A colonização se reproduz até hoje por outras vias, foi se atualizando e se renovando em suas formas de operar ao longo dos anos passados e sempre sistematicamente através das instituições de poder, como sobretudo a Igreja e o Estado. E, também, a contra-colonização acompanhou todos esses processos de colonização travando resistência sistemática a cada um deles, na busca de um país justo, que faça justiça ao seus povos originários e que combata a exploração e expropriação da colonização. Antônio Bispo (2015) nos convida a seguinte análise:

"Vamos compreender por colonização todos os processos etnocêntricos de invasão, expropriação, etnocídio, subjugação e até de substituição de uma cultura pela outra, independentemente do território físico geográfico em que essa cultura se encontra. E vamos compreender por contra colonização todos os processos de resistência e de luta em defesa dos territórios dos povos contra colonizadores, os símbolos, as significações e os modos de vida praticados nesses territórios." (BISPO, A. 2015. p 47-48)

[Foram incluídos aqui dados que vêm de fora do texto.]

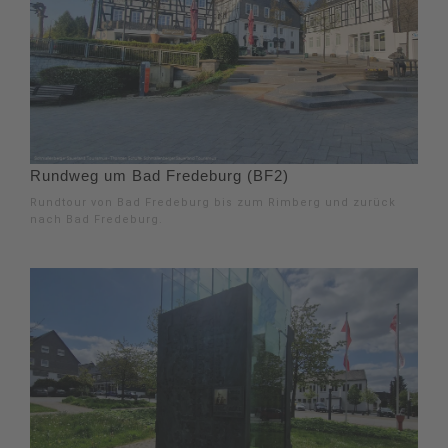
Rundweg um Bad Fredeburg (BF2)
Rundtour von Bad Fredeburg bis zum Rimberg und zurück
nach Bad Fredeburg.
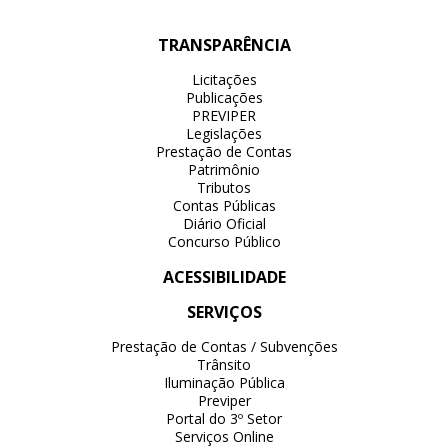
TRANSPARÊNCIA
Licitações
Publicações
PREVIPER
Legislações
Prestação de Contas
Patrimônio
Tributos
Contas Públicas
Diário Oficial
Concurso Público
ACESSIBILIDADE
SERVIÇOS
Prestação de Contas / Subvenções
Trânsito
Iluminação Pública
Previper
Portal do 3º Setor
Serviços Online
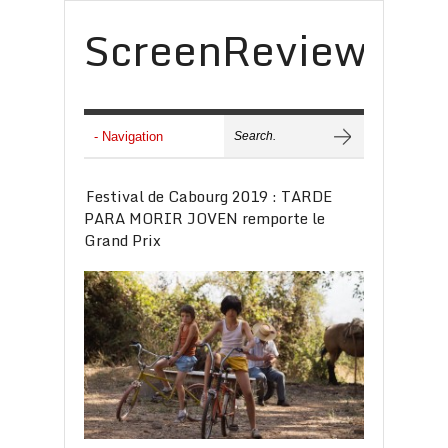
ScreenReview
Festival de Cabourg 2019 : TARDE
PARA MORIR JOVEN remporte le
Grand Prix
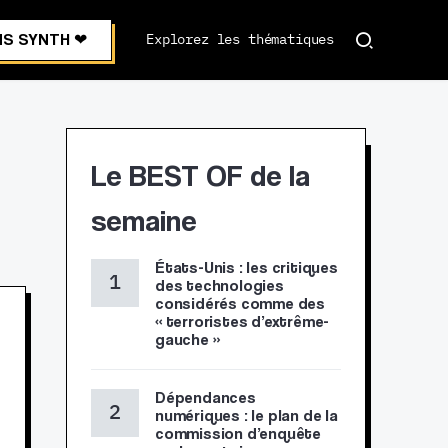
S SYNTH ❤︎
Explorez les thématiques
Le BEST OF de la
semaine
États-Unis : les critiques
des technologies
considérés comme des
« terroristes d’extrême-
gauche »
Dépendances
numériques : le plan de la
commission d’enquête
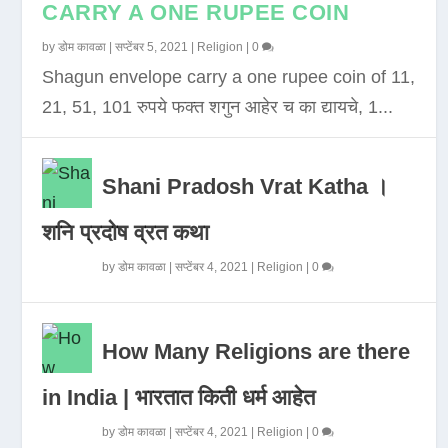
CARRY A ONE RUPEE COIN
by
डोम कावळा
|
सप्टेंबर 5, 2021
|
Religion
|
0
Shagun envelope carry a one rupee coin of 11,
21, 51, 101 रुपये फक्त शगुन आहेर च का द्यायचे, 1...
Shani Pradosh Vrat Katha ।
शनि प्रदोष व्रत कथा
by
डोम कावळा
|
सप्टेंबर 4, 2021
|
Religion
|
0
How Many Religions are there
in India | भारतात किती धर्म आहेत
by
डोम कावळा
|
सप्टेंबर 4, 2021
|
Religion
|
0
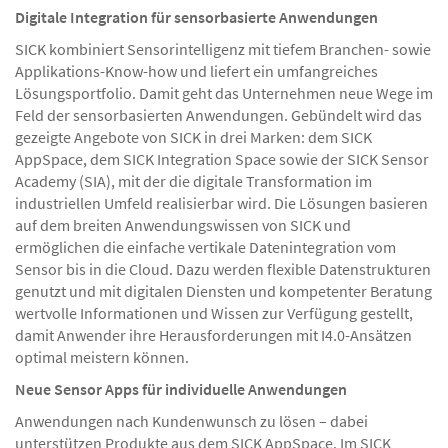
Digitale Integration für sensorbasierte Anwendungen
SICK kombiniert Sensorintelligenz mit tiefem Branchen- sowie
Applikations-Know-how und liefert ein umfangreiches
Lösungsportfolio. Damit geht das Unternehmen neue Wege im
Feld der sensorbasierten Anwendungen. Gebündelt wird das
gezeigte Angebote von SICK in drei Marken: dem SICK
AppSpace, dem SICK Integration Space sowie der SICK Sensor
Academy (SIA), mit der die digitale Transformation im
industriellen Umfeld realisierbar wird. Die Lösungen basieren
auf dem breiten Anwendungswissen von SICK und
ermöglichen die einfache vertikale Datenintegration vom
Sensor bis in die Cloud. Dazu werden flexible Datenstrukturen
genutzt und mit digitalen Diensten und kompetenter Beratung
wertvolle Informationen und Wissen zur Verfügung gestellt,
damit Anwender ihre Herausforderungen mit I4.0-Ansätzen
optimal meistern können.
Neue Sensor Apps für individuelle Anwendungen
Anwendungen nach Kundenwunsch zu lösen – dabei
unterstützen Produkte aus dem SICK AppSpace. Im SICK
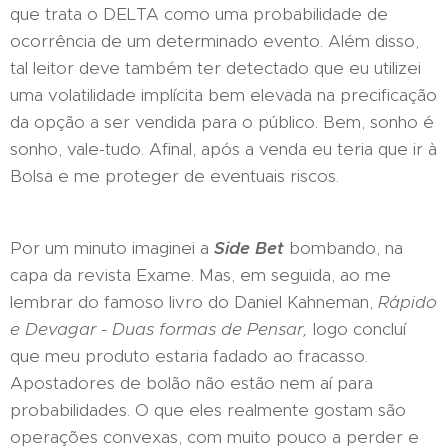
que trata o DELTA como uma probabilidade de
ocorrência de um determinado evento. Além disso,
tal leitor deve também ter detectado que eu utilizei
uma volatilidade implícita bem elevada na precificação
da opção a ser vendida para o público. Bem, sonho é
sonho, vale-tudo. Afinal, após a venda eu teria que ir à
Bolsa e me proteger de eventuais riscos.
Por um minuto imaginei a
Side Bet
bombando, na
capa da revista Exame. Mas, em seguida, ao me
lembrar do famoso livro do Daniel Kahneman,
Rápido
e Devagar - Duas formas de Pensar,
logo concluí
que meu produto estaria fadado ao fracasso.
Apostadores de bolão não estão nem aí para
probabilidades. O que eles realmente gostam são
operações convexas, com muito pouco a perder e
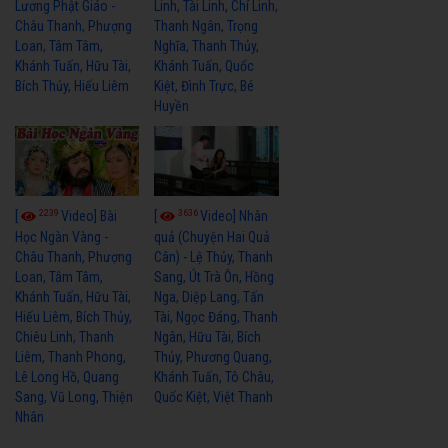
Lương Phật Giáo -
Linh, Tài Linh, Chí Linh,
Châu Thanh, Phượng
Thanh Ngân, Trọng
Loan, Tâm Tâm,
Nghĩa, Thanh Thủy,
Khánh Tuấn, Hữu Tài,
Khánh Tuấn, Quốc
Bích Thủy, Hiếu Liêm
Kiệt, Đình Trực, Bé
Huyền
2239
3636
[
Video] Bài
[
Video] Nhân
Học Ngàn Vàng -
quả (Chuyện Hai Quả
Châu Thanh, Phượng
Cân) - Lệ Thủy, Thanh
Loan, Tâm Tâm,
Sang, Út Trà Ôn, Hồng
Khánh Tuấn, Hữu Tài,
Nga, Diệp Lang, Tấn
Hiếu Liêm, Bích Thủy,
Tài, Ngọc Đáng, Thanh
Chiêu Linh, Thanh
Ngân, Hữu Tài, Bích
Liêm, Thanh Phong,
Thủy, Phương Quang,
Lê Long Hồ, Quang
Khánh Tuấn, Tô Châu,
Sang, Vũ Long, Thiện
Quốc Kiệt, Việt Thanh
Nhân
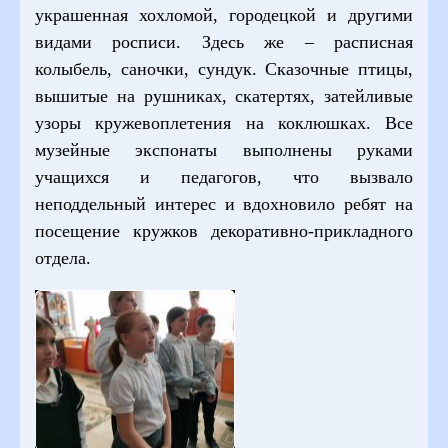
украшенная хохломой, городецкой и другими
видами росписи. Здесь же – расписная
колыбель, саночки, сундук. Сказочные птицы,
вышитые на рушниках, скатертях, затейливые
узоры кружевоплетения на коклюшках. Все
музейные экспонаты выполнены руками
учащихся и педагогов, что вызвало
неподдельный интерес и вдохновило ребят на
посещение кружков декоративно-прикладного
отдела.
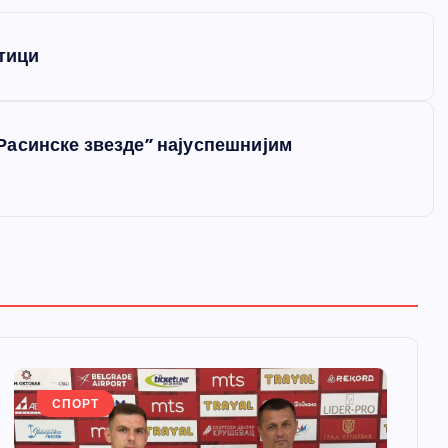
отици
Расинске звезде” најуспешнијим
СПОРТ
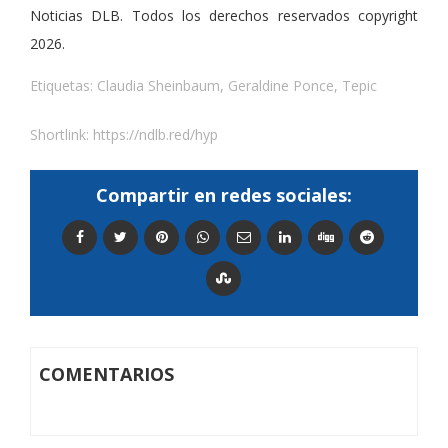
Noticias DLB. Todos los derechos reservados copyright
2026.
Etiquetas:
Claudia Sheinbaum
,
Geraldine Ponce
,
Tepic
Shortlink:
https://ndlb.red/hyp
Compartir en redes sociales:
COMENTARIOS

Quando, em 2020, o presidente da república emite a opinião de que os povos originários precisam ser gente como nós, ele manifesta sua política colonizadora, estabelecida a partir de um processo etnocêntrico eurocristão delirante e atualizado, neocolonial, que se pauta pela substituição de uma cultura pela outra, tal qual aponta Bispo (2015). E é neste contexto de neocolonização que o atual cenário do território dos povos indígenas está situado, todavia não sem respostas. A contra-colonização, que é esse processo de luta em defesa da terra e da relação sagrada do ser com ela acontece diuturnamente quotidianamente. Os povos originários, que têm uma cosmovisão politeísta do mundo, têm uma sagrada conexão com a natureza, haja vista que diviniza muitos aspectos da natureza e a tem como mãe, que cria, alimenta, sustenta e ama. O originário não tem e nem possui as terras, as terras o tem e o possui. O originário precisa da terra, para o cultivo, sobrevivência e vivência. A terra é mãe, é sagrada. É nesse sentido que se pauta a luta da contra-colonização, para que caia todo o sistema opressor que se reproduz e insiste em explorar e expropriar povos, riquezas, religiões, culturas e línguas dos povos originários, seus territórios e territorialidades.

REFERÊNCIA BIBLIOGRÁFICA:

BISPO, A. Colonização, Quilombos: modos e significados. Brasília, 2015.